- Born: Charlotte Bell 1873 Briggart, Scotland
- Died: 1932 (aged 58–59) Bangor, Wales
- Known for: Suffragist; local councillor

= Charlotte Price White =

Welsh activist and politician

Charlotte Price White (1873–1932) was a leading member of the North Wales Suffragist movement, local councillor and among the first British members of the Women's Institute.

==Education and personal life==
Charlotte Bell was born in Briggart near Dumfries in Scotland in 1873. In the 1890s she was among the first women to train as science teachers at University College of North Wales, Bangor. Her first teaching post was in London. On 12 August 1902 she married Price Foulkes White. They lived in Bangor where she remained for the rest of her life. They had two children, Margaret and David Archibald.

She died suddenly in 1932, and her funeral was a public event. Flags were flown at half-mast and there were over 100 floral tributes at the service in the English Presbyterian Chapel.

==Activism==
White was Secretary and leader of the Bangor branch of the National Union of Women’s Suffrage Societies. She walked to London in the Great Pilgrimage of 1913. Descriptions that appeared in several contemporary newspapers of this journey via Llanfairfechan and Stafford were probably based on her account.

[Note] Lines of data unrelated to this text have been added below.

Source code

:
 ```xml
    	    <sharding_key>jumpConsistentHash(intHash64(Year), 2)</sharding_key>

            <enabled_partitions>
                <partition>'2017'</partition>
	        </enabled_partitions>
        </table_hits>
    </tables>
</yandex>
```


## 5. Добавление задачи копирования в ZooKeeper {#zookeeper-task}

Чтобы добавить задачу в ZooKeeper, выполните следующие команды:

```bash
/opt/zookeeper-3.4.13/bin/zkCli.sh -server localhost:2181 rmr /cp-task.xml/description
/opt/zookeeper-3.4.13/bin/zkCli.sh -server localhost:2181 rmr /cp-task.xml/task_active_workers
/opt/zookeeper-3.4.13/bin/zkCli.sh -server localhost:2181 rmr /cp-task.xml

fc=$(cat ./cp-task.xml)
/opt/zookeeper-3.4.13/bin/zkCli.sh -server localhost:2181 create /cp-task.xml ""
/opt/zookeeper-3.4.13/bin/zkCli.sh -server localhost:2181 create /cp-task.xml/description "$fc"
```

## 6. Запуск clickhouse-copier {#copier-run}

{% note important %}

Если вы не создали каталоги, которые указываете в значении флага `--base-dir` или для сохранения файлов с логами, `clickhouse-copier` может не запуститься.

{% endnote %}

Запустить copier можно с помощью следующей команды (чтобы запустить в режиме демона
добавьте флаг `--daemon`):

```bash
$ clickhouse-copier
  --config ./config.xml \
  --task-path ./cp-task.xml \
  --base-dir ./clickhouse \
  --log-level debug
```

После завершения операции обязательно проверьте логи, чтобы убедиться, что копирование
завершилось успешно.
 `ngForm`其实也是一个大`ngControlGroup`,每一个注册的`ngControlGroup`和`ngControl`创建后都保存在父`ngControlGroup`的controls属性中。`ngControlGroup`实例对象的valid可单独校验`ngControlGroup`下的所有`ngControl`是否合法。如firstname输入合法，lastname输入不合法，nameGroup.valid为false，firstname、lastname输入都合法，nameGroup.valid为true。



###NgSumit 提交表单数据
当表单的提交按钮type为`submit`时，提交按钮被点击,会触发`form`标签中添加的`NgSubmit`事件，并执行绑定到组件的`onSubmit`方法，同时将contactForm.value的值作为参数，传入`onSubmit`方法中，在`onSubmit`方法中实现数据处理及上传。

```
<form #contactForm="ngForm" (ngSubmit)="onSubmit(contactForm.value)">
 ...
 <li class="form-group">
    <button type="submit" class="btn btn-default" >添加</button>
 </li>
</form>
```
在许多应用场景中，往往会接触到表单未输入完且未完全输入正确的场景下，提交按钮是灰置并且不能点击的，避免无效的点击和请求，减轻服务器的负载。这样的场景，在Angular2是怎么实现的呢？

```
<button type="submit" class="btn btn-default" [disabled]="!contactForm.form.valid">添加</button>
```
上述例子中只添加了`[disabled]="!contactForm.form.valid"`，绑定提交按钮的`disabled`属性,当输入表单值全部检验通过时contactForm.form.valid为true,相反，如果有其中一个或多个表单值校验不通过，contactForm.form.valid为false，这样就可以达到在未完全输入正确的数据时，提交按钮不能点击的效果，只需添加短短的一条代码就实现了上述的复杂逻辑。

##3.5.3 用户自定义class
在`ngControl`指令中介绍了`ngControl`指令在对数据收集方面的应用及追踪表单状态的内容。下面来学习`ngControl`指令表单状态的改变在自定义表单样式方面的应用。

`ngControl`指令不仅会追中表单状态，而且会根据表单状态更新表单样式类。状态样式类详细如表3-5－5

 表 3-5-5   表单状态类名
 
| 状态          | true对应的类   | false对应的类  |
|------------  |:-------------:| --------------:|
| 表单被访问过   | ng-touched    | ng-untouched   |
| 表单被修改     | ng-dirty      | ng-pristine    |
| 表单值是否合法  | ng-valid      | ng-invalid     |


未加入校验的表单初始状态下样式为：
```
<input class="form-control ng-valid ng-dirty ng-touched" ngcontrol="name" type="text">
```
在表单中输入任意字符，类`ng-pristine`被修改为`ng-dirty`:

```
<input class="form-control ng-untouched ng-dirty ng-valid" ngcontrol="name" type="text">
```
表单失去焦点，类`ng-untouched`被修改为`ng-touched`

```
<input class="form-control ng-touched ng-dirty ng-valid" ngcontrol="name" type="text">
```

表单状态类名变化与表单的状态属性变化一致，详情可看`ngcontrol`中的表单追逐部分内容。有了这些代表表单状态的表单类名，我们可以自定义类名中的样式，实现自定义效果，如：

When the Women's Institute started in the UK in 1915 with a branch at Llanfairpwll, White became a member.

During the First World War she was secretary of a North Wales committee that raised money for a Welsh hospital unit within the Scottish Women's Hospitals for Foreign Service in Serbia. She later organised the education of a refugee Serbian boy at University College of North Wales.

In 1926 she was the first woman to become a member of Caernarfonshire County Council. She was also important in the North Wales Women’s International League for Peace and Freedom, and especially the ‘Peace Pilgrimage’ of 1926.

==Legacy==
White was included among the Women's Equality Network Wales list of women who have made significant contributions to national life.

In 2021 a Purple Plaque was installed at 50 Upper Garth Road, Bangor where she lived for most of her life.